5. Installation¶
In this section, we provide basic instructions and fundamental ideas required to deploy the BEAT platform. Depending on the deployment strategy (single machine or distributed across several machines), the installation instructions will of course differ. Nevertheless, configuring and installing a simple platform instance remains reasonably easy.
5.1. Installing beat.web¶
The BEAT platform is written as a set of python packages. This package (beat.web), in particular, constitutes the central deployment pillar of BEAT platform instance. It uses as a base development library, a web framework called Django. If you are unfamiliar with this framework, but wishes to deploy or develop the BEAT platform, it is recommended you familiarize yourself with it.
To deploy a platform on a single machine, it is, hence, sufficient to install
beat.web
to get the full BEAT software stack installed. The recipe is as
follows:
$ # after downloading and extracting the beat.web package
$ python bootstrap-buildout.py
$ ./bin/buildout
These two commands should download and install all non-installed dependencies and generate a fully operational test and development environment.

===============

▶ **Activity 1**:
Repeat the stretch of the BEAT installation guide from "5. Installation¶" through "remains reasonably easy." word for word.
▶ **Activity 2**:
Condense the paragraph of the BEAT installation guide beginning "The BEAT platform is written as a set of python packages" into a short bulleted list that retains its main facts.
The records that follow are separate material and are not part of the BEAT installation guide.

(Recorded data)
===============

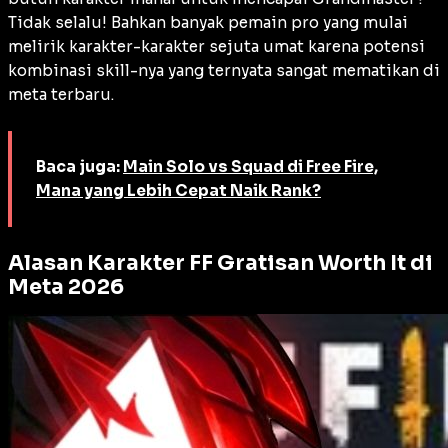
Tidak selalu! Bahkan banyak pemain pro yang mulai
melirik karakter-karakter sejuta umat karena potensi
kombinasi
skill
-nya yang ternyata sangat mematikan di
meta terbaru.
Baca juga:
Main Solo vs Squad di Free Fire,
Mana yang Lebih Cepat Naik Rank?
Alasan Karakter FF Gratisan Worth It di
Meta 2026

===============

▶ **Task output 1**:
5. Installation¶
In this section, we provide basic instructions and fundamental ideas required to deploy the BEAT platform. Depending on the deployment strategy (single machine or distributed across several machines), the installation instructions will of course differ. Nevertheless, configuring and installing a simple platform instance remains reasonably easy.

▶ **Task output 2**:
- The BEAT platform consists of a set of Python packages.
- The beat.web package is the central deployment pillar of a BEAT platform instance.
- beat.web is built on Django, a web framework.
- Anyone deploying or developing the BEAT platform without prior knowledge of Django is advised to become familiar with it.